== WHAT TO PRODUCE ==
From the listing below, copy only the lines from the line that contains "Page size: 2001x1125." to the line that contains "text_box [0, 0, 2000, 139]", counting those two lines as part of the copy.

== RECORDED DATA ==
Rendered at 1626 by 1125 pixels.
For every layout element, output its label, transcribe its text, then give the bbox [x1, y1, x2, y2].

...

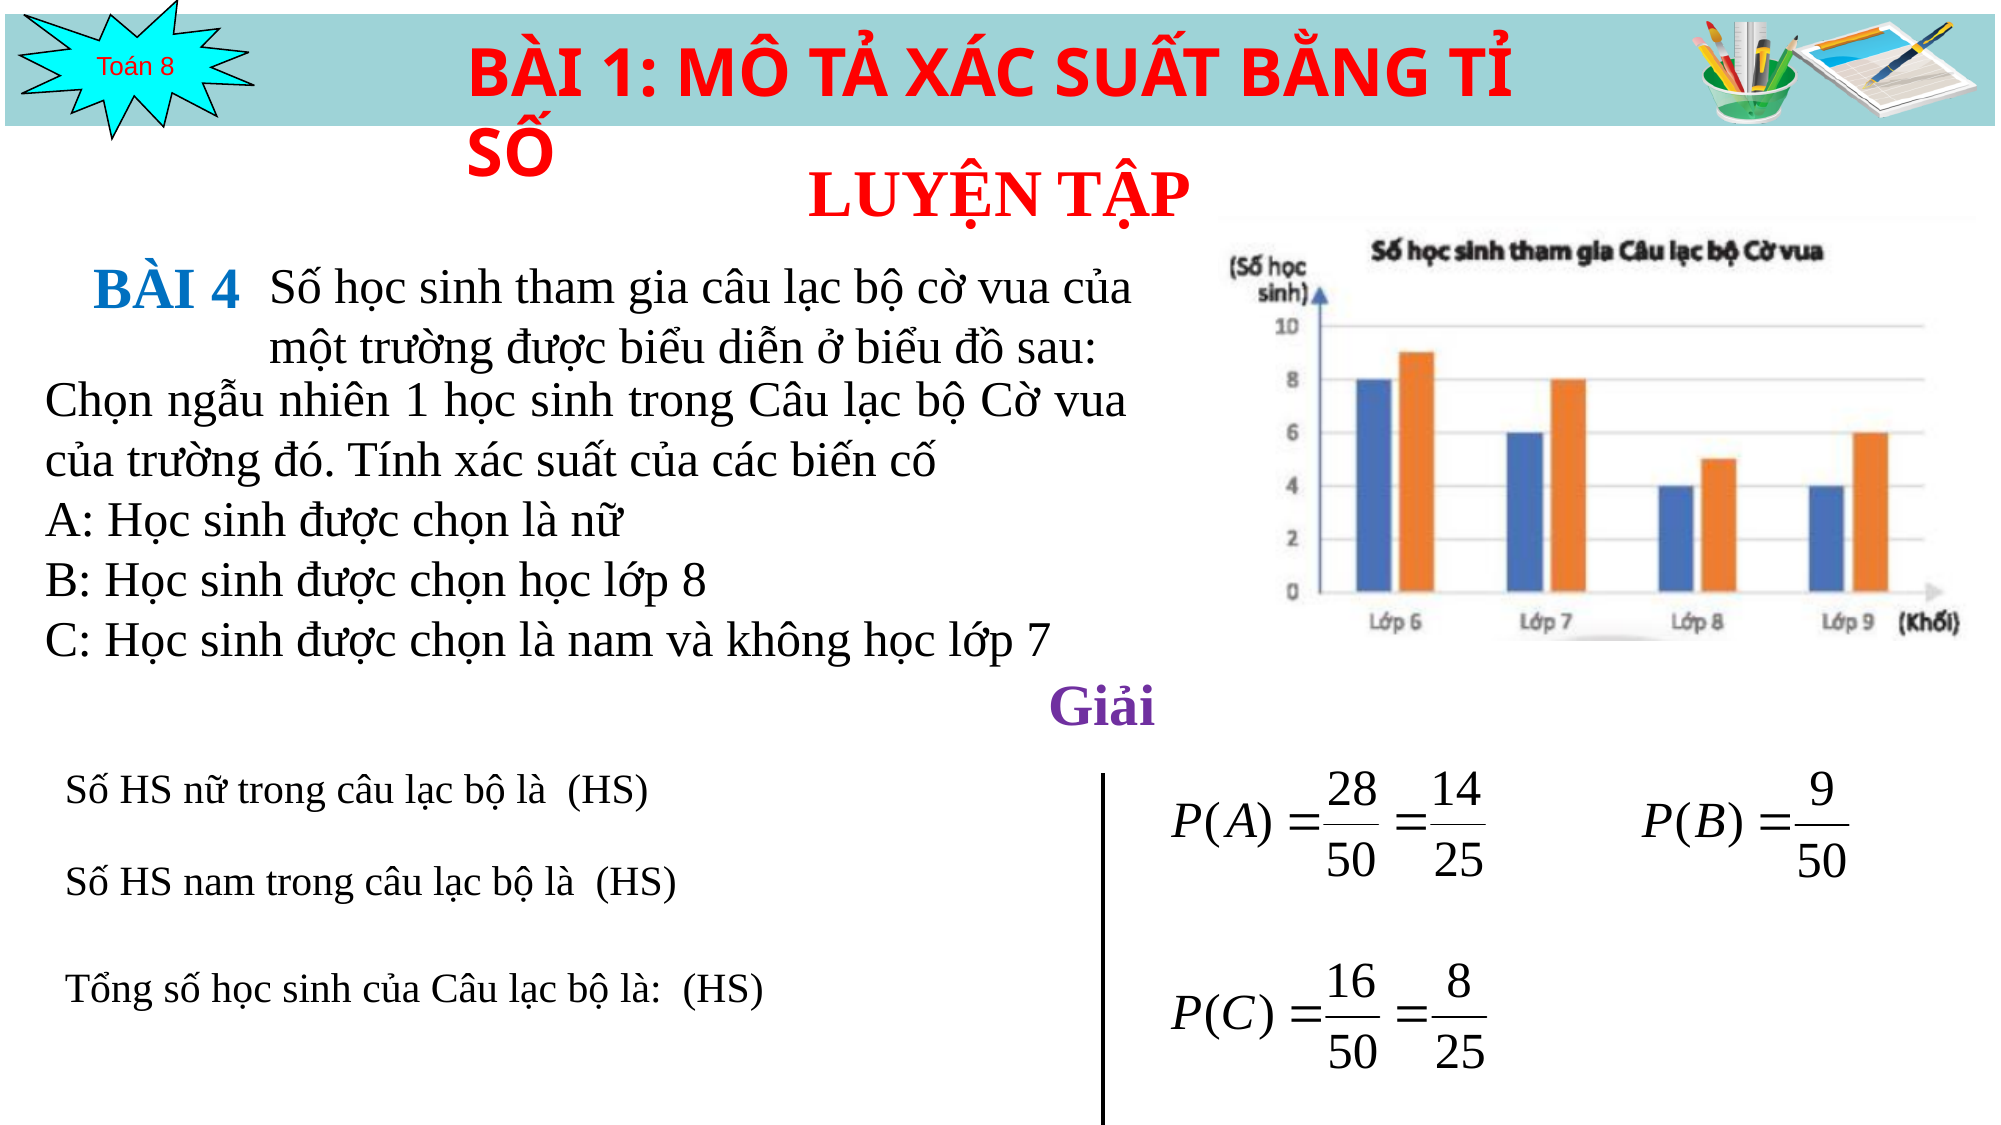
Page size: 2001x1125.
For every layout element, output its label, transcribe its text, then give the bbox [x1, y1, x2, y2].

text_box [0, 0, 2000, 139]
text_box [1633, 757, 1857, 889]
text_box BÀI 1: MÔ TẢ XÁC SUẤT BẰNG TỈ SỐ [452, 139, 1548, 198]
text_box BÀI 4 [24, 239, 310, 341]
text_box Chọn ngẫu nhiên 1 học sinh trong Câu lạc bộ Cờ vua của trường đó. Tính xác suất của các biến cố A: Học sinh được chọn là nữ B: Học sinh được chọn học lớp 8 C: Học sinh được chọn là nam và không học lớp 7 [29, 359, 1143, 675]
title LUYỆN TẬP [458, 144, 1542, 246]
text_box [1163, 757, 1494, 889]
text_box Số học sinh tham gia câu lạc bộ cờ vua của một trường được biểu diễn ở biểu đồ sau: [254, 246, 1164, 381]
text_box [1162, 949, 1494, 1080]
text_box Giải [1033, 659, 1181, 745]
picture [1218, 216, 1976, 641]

== YOUR RESPONSE ==
Page size: 2001x1125.
For every layout element, output its label, transcribe its text, then give the bbox [x1, y1, x2, y2].

text_box [0, 0, 2000, 139]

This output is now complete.